There are newcomers in the camp, too, and they are cheerfully included in the easy camaraderie shared between that group of squires and men-at-arms and Krakens. Not everyone manages to remember their names just yet, but nobody would forget to offer them food or invite them along on adventures. Atlantians aren't uncivilised.
Aleksei finishes leading the song and then, coughing, relocates himself upwind of the fire to avoid the trails of smoke that have been chasing him for hours. "I think that may be all the lute for this evening. My fingers have to hold a sword tomorrow."
There is a little wailing and gnashing of teeth at this, but everyone understands. Erik is passing around another round of ciders, and that helps.

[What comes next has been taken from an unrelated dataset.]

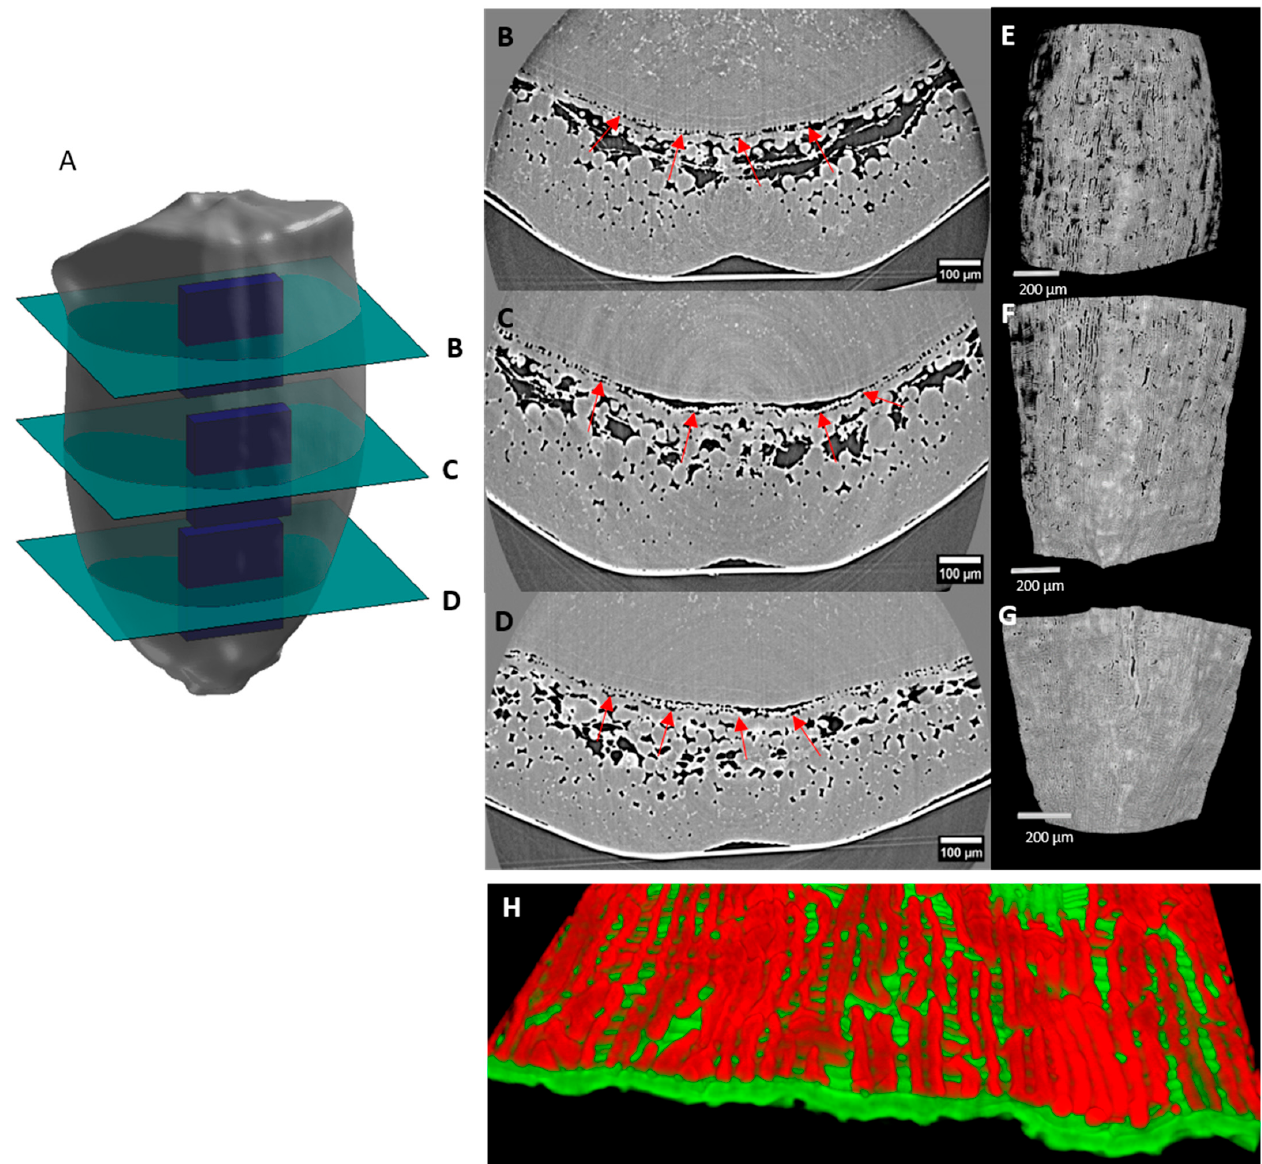
Figure 11. Longitudinal variability of the tube cells within the dorsal part of caryopses at 150 ◦ DAA at different Z-positions. ( A ) Localization of the regions of interest: top ( B , E ), middle ( C , F ), bottom ( D , G ), using high-resolution tomography images. Red arrows on virtual X-Y sections ( B – D ) indicate the tube cells. ( E – G ) A 2D projection of a 3D visualization of the grid formed by the tube cells. ( H ) Example of superimposition of cross cells (green layer) and tube cells (red layer) in the dorsal × middle part of the wheat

In the quiet, idle chitchat begins:
Roger: "Did any of you guys see Thorsteinn?"
Cináed: "Yeah, he went to bed half an hour ago, some nonsense about getting a responsible amount of sleep before battle."
Roger: "Sounds lame. I need to ask him heraldry questions."
Lucia: "No you don't-"
Erik: "Is this about that abomination? The.... rainbow vomiting unicorn thing?" (Erik is curled up so deep inside his cloak that everyone keeps thinking he's asleep, until he says something and reveals he isn't.)
Aleksei: "Sorry, what?"
Roger: "Absolutely not."
Cináed: "You know they're never going to register that."
Roger: "Yeah, at this point I'm mostly asking because Thorsteinn makes a great face when he's heraldically suffering."
Aleksei: "Yeah, okay, I can see it."
Lucia: "Do we have any soup left, by the way?"
Erik: "Yeah. Want me to get you a bowl or just pass you the pot around?"
Lucia: "I'll get it. You look too cosy to disturb." She throws another piece of wood on the fire on her way past.
Cináed: "That soup was so good by the way, thank you Lucia, can it be your turn to cook more often?"
Lucia: "Only if it's someone else's turn with the dishes more often. I have pell work to do."
Erik: "You're doing pell work after battle - like, you brought your pell?"
Lucia: "Unlike some of you I need to actually work if I want to not be awful."
Roger: "Are you sure it's not just because you're squired to the meanest duke in existence?"
Aleksei: "This is why I never want a red belt."
Lucia: "He has no opinions whatsoever on whether I bring my pell to war."
The conversation is idle banter, but the mood is in that odd place just after the serious bards pack their instruments away, where it could go any direction; a suggestion of a boisterous singalong could lead to a few hours of dirty jokes and alcohol, while a serious question might lead to a night of long philosophical conversations.